作者: Ethan M Alt, Matthew A Psioda, Joseph G Ibrahim
来源: Biostatistics
主题: 数理统计 / 假设检验
相关性: 4/10
机构绿灯: Harvard University(US News 前 50,免分进入精读)
链接: https://doi.org/10.1093/biostatistics/kxab050


一、领域脉络与小综述

这个方向是什么

本文所针对的根本问题是:在临床试验中,当存在多个临床结局(例如共同主要终点,或一个主要终点加多个次要终点)时,如何设计一个既能控制多重性检验的频率学派第一类错误率(FWER),又能比传统校正方法(如Bonferroni、Holm)具有更高检验功效的统计推断与样本量确定方法。该子方向处于贝叶斯假设检验频率学派多重比较的交叉地带,其核心张力在于:贝叶斯方法天然不控制频率学派错误率,而频率学派方法(如Bonferroni、Holm)往往保守(功效低)。本文试图用贝叶斯后验推断的渐近性质来桥接这一鸿沟。

发展脉络(history)

本文的intro引用的工作可串成如下脉络:

  • 奠基工作:多重比较的频率学派方法。Holm (1979) 提出了Holm-Bonferroni方法,作为Bonferroni校正的改进版(逐步拒绝,比Bonferroni更强大)。这是本文模拟中的主要baseline。Bonferroni校正(Dunn, 1961)是更基础的FWER控制方法。这些方法的共同特点是:保守——它们不利用结局间的相关性信息,因此当结局高度相关时,功效损失严重。

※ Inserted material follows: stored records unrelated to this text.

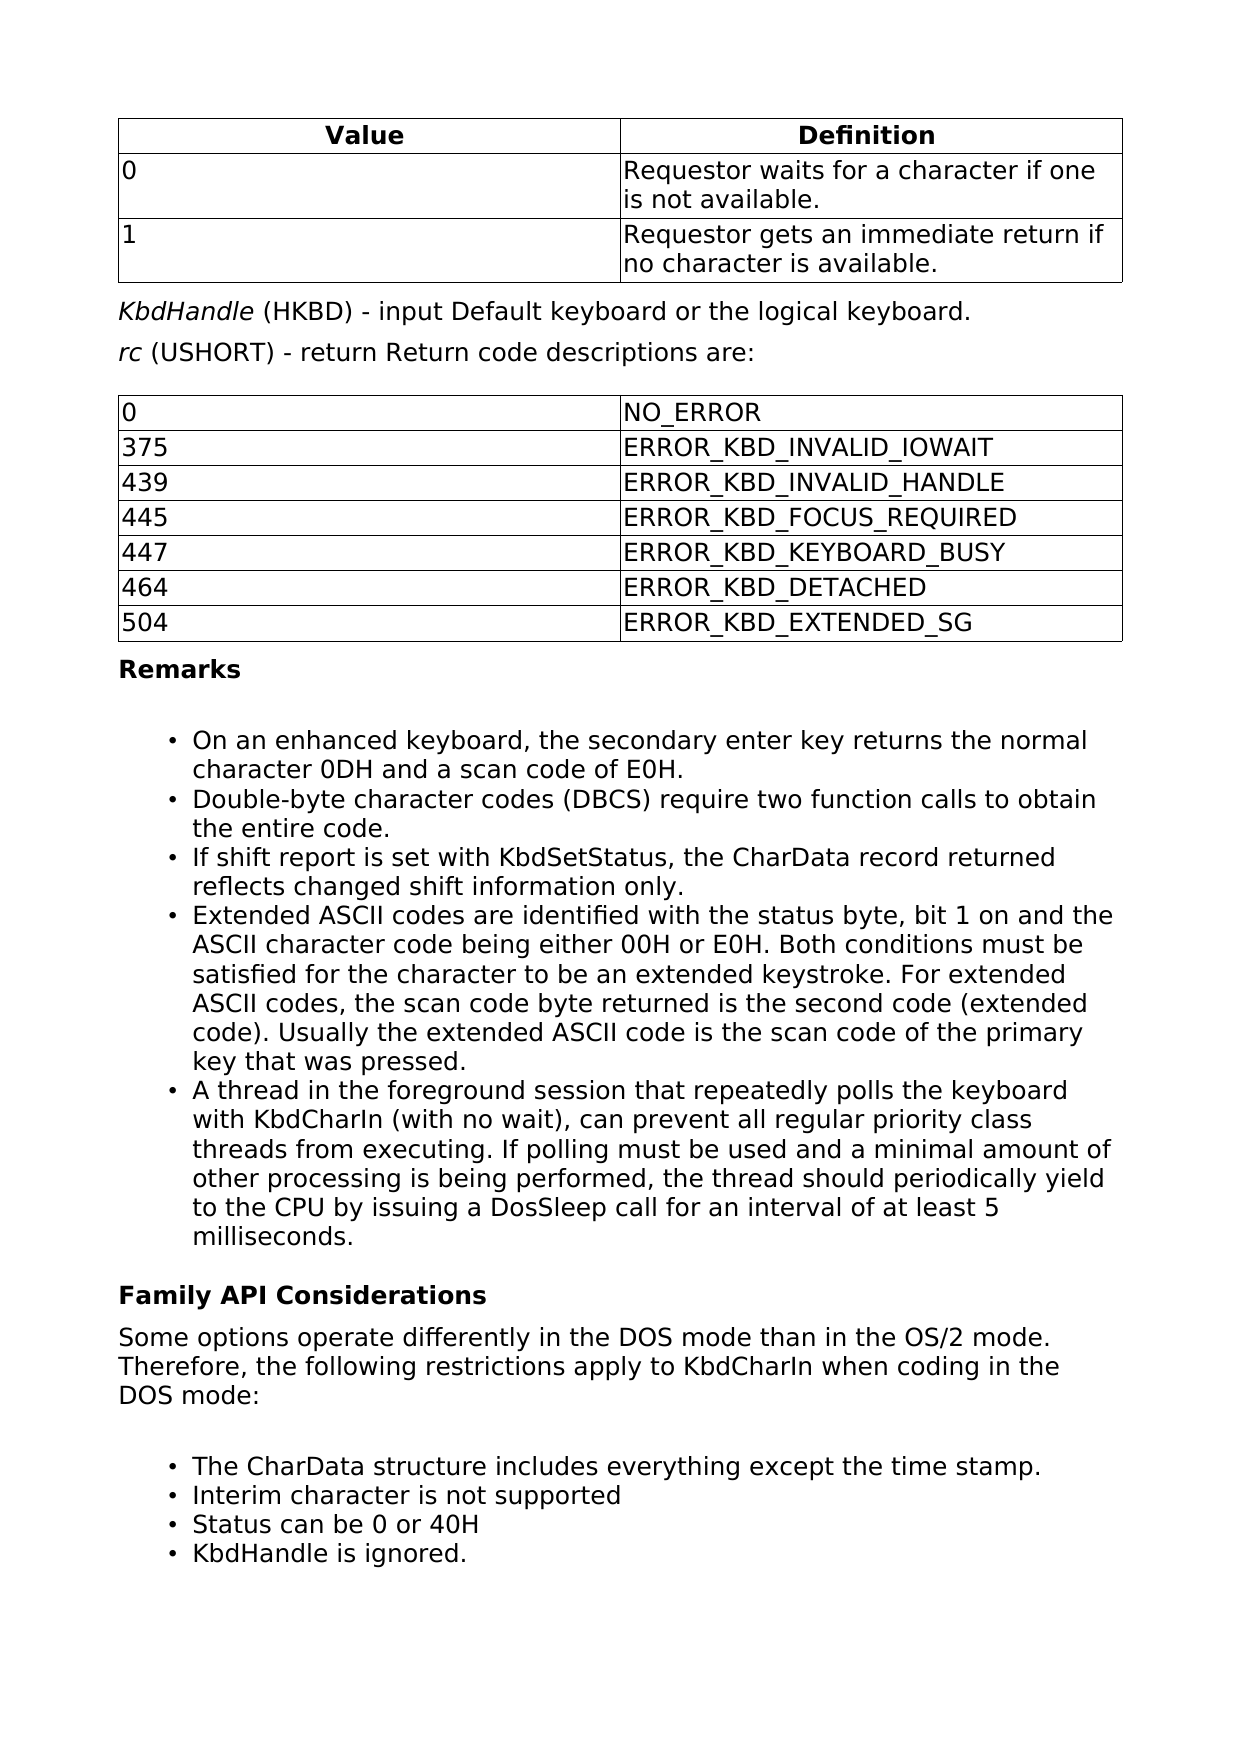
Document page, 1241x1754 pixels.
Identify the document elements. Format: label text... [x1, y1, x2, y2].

table_cell ERROR_KBD_KEYBOARD_BUSY [621, 536, 1122, 570]
text KbdHandle (HKBD) - input Default keyboard or the logical keyboard. [118, 297, 1122, 326]
list KbdHandle is ignored. [177, 1540, 1122, 1569]
table_cell 1 [119, 219, 620, 282]
list Double-byte character codes (DBCS) require two function calls to obtain the entire code. [177, 785, 1122, 843]
table_cell 375 [119, 431, 620, 465]
table_cell ERROR_KBD_EXTENDED_SG [621, 606, 1122, 641]
table_header NO_ERROR [621, 396, 1122, 430]
table_cell ERROR_KBD_INVALID_IOWAIT [621, 431, 1122, 465]
table_cell Requestor gets an immediate return if no character is available. [621, 219, 1122, 282]
table_cell ERROR_KBD_FOCUS_REQUIRED [621, 501, 1122, 535]
table_cell ERROR_KBD_INVALID_HANDLE [621, 466, 1122, 500]
table_header 0 [119, 396, 620, 430]
table_cell 445 [119, 501, 620, 535]
list On an enhanced keyboard, the secondary enter key returns the normal character 0DH and a scan code of E0H. [177, 727, 1122, 785]
text Family API Considerations [118, 1281, 1122, 1310]
text rc (USHORT) - return Return code descriptions are: [118, 338, 1122, 367]
table_cell 504 [119, 606, 620, 641]
list Status can be 0 or 40H [177, 1511, 1122, 1540]
text Some options operate differently in the DOS mode than in the OS/2 mode. Therefore, the following restrictions apply to KbdCharIn when coding in the DOS mode: [118, 1323, 1122, 1410]
list The CharData structure includes everything except the time stamp. [177, 1452, 1122, 1481]
list Extended ASCII codes are identified with the status byte, bit 1 on and the ASCII character code being either 00H or E0H. Both conditions must be satisfied for the character to be an extended keystroke. For extended ASCII codes, the scan code byte returned is the second code (extended code). Usually the extended ASCII code is the scan code of the primary key that was pressed. [177, 902, 1122, 1077]
table_cell 439 [119, 466, 620, 500]
list A thread in the foreground session that repeatedly polls the keyboard with KbdCharIn (with no wait), can prevent all regular priority class threads from executing. If polling must be used and a minimal amount of other processing is being performed, the thread should periodically yield to the CPU by issuing a DosSleep call for an interval of at least 5 milliseconds. [177, 1077, 1122, 1252]
table_cell 447 [119, 536, 620, 570]
table_header Definition [621, 119, 1122, 153]
text Remarks [118, 655, 1122, 684]
table_cell Requestor waits for a character if one is not available. [621, 154, 1122, 217]
list Interim character is not supported [177, 1481, 1122, 1511]
list If shift report is set with KbdSetStatus, the CharData record returned reflects changed shift information only. [177, 843, 1122, 902]
table_cell ERROR_KBD_DETACHED [621, 571, 1122, 605]
table_cell 464 [119, 571, 620, 605]
table_cell 0 [119, 154, 620, 217]
table_header Value [119, 119, 620, 153]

  • 主要进展:贝叶斯多重比较的尝试。Scott & Berger (2006) 提出了贝叶斯多重比较方法,但作者指出其“does not control type I error rate in the frequentist sense”——这是贝叶斯方法在监管环境(如FDA)中应用的主要障碍。其他贝叶斯多重比较工作(如Berry & Hochberg, 1999; Müller et al., 2004)也面临类似问题:它们提供后验概率,但不保证频率学派错误率。

  • 当前frontier:贝叶斯方法控制频率学派错误率。这是一个活跃但尚未完全解决的问题。作者引用了Psioda & Ibrahim (2018, 2019) 的工作,这些工作开发了单结局下的贝叶斯方法,通过渐近论证控制第一类错误率。本文是这些工作的多结局推广

  • 本文的位置:本文声称自己是“the first Bayesian methodology for multiple testing that asymptotically guarantees type I error control in the context of multiple clinical outcomes with correlated endpoints”。它通过看似无关回归(SUR)模型显式建模结局间的相关性,从而利用相关性信息提高功效,同时通过渐近后验有效性(asymptotic posterior validity)保证频率学派错误率控制。

子线索聚类

这些被引文献大致落在两条子线索上:

  1. 频率学派多重比较方法:Holm (1979), Bonferroni (Dunn, 1961), Hochberg (1988), Hommel (1988)。这些方法的核心是:给定一个p值向量,通过某种逐步拒绝程序控制FWER。它们不建模相关性,因此保守。

  2. 贝叶斯多重比较与样本量确定:Scott & Berger (2006), Berry & Hochberg (1999), Müller et al. (2004), Psioda & Ibrahim (2018, 2019)。这些方法的核心是:通过后验概率进行推断,但通常不控制频率学派错误率。Psioda & Ibrahim的工作是例外——它们对单结局实现了渐近错误率控制。

这个方向在追问的核心问题

  1. 如何在不牺牲功效的前提下控制FWER? 传统方法(Bonferroni、Holm)保守,因为它们不利用相关性信息。利用相关性信息(如通过SUR模型)能否在保持FWER控制的同时提高功效?
  2. 贝叶斯方法能否在监管环境中被接受? 监管机构(如FDA)要求频率学派错误率控制。贝叶斯方法如何满足这一要求?
  3. 如何为多结局试验确定样本量? 传统样本量公式针对单结局。多结局下,需要考虑多重性校正对功效的影响,以及结局间的相关性。本文提出的“多元成功概率”(multivariate probability of success)试图解决这一问题。

⚠️ 作者的framing

作者的说法:作者将缺口frame成“现有贝叶斯多重比较方法不控制频率学派第一类错误率,而现有频率学派方法保守且不利用相关性信息”。因此,本文的贡献是“第一个同时实现渐近FWER控制与利用相关性信息提高功效的贝叶斯方法”。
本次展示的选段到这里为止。